*Work instructions*: The whole listing below should be duplicated exactly, with nothing left out.

*Source data*:
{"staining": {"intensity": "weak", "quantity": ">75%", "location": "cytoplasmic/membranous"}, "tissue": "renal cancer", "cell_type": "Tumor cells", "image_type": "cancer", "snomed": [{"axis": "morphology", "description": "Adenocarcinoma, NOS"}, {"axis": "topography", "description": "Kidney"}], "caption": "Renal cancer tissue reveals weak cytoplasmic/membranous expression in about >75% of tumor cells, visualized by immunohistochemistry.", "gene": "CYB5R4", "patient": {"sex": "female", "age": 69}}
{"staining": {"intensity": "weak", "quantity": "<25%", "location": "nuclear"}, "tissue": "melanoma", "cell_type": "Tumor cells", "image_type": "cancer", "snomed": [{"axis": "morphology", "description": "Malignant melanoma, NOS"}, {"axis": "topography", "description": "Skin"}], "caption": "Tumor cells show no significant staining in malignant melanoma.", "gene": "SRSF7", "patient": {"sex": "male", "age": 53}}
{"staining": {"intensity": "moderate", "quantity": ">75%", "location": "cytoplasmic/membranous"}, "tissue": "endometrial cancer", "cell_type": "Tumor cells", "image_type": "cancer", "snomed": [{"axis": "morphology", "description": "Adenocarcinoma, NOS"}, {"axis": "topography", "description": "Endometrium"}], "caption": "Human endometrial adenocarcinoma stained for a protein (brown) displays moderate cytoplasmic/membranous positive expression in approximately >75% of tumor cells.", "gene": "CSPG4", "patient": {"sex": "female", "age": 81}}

*Task result*:
{"staining": {"intensity": "weak", "quantity": ">75%", "location": "cytoplasmic/membranous"}, "tissue": "renal cancer", "cell_type": "Tumor cells", "image_type": "cancer", "snomed": [{"axis": "morphology", "description": "Adenocarcinoma, NOS"}, {"axis": "topography", "description": "Kidney"}], "caption": "Renal cancer tissue reveals weak cytoplasmic/membranous expression in about >75% of tumor cells, visualized by immunohistochemistry.", "gene": "CYB5R4", "patient": {"sex": "female", "age": 69}}
{"staining": {"intensity": "weak", "quantity": "<25%", "location": "nuclear"}, "tissue": "melanoma", "cell_type": "Tumor cells", "image_type": "cancer", "snomed": [{"axis": "morphology", "description": "Malignant melanoma, NOS"}, {"axis": "topography", "description": "Skin"}], "caption": "Tumor cells show no significant staining in malignant melanoma.", "gene": "SRSF7", "patient": {"sex": "male", "age": 53}}
{"staining": {"intensity": "moderate", "quantity": ">75%", "location": "cytoplasmic/membranous"}, "tissue": "endometrial cancer", "cell_type": "Tumor cells", "image_type": "cancer", "snomed": [{"axis": "morphology", "description": "Adenocarcinoma, NOS"}, {"axis": "topography", "description": "Endometrium"}], "caption": "Human endometrial adenocarcinoma stained for a protein (brown) displays moderate cytoplasmic/membranous positive expression in approximately >75% of tumor cells.", "gene": "CSPG4", "patient": {"sex": "female", "age": 81}}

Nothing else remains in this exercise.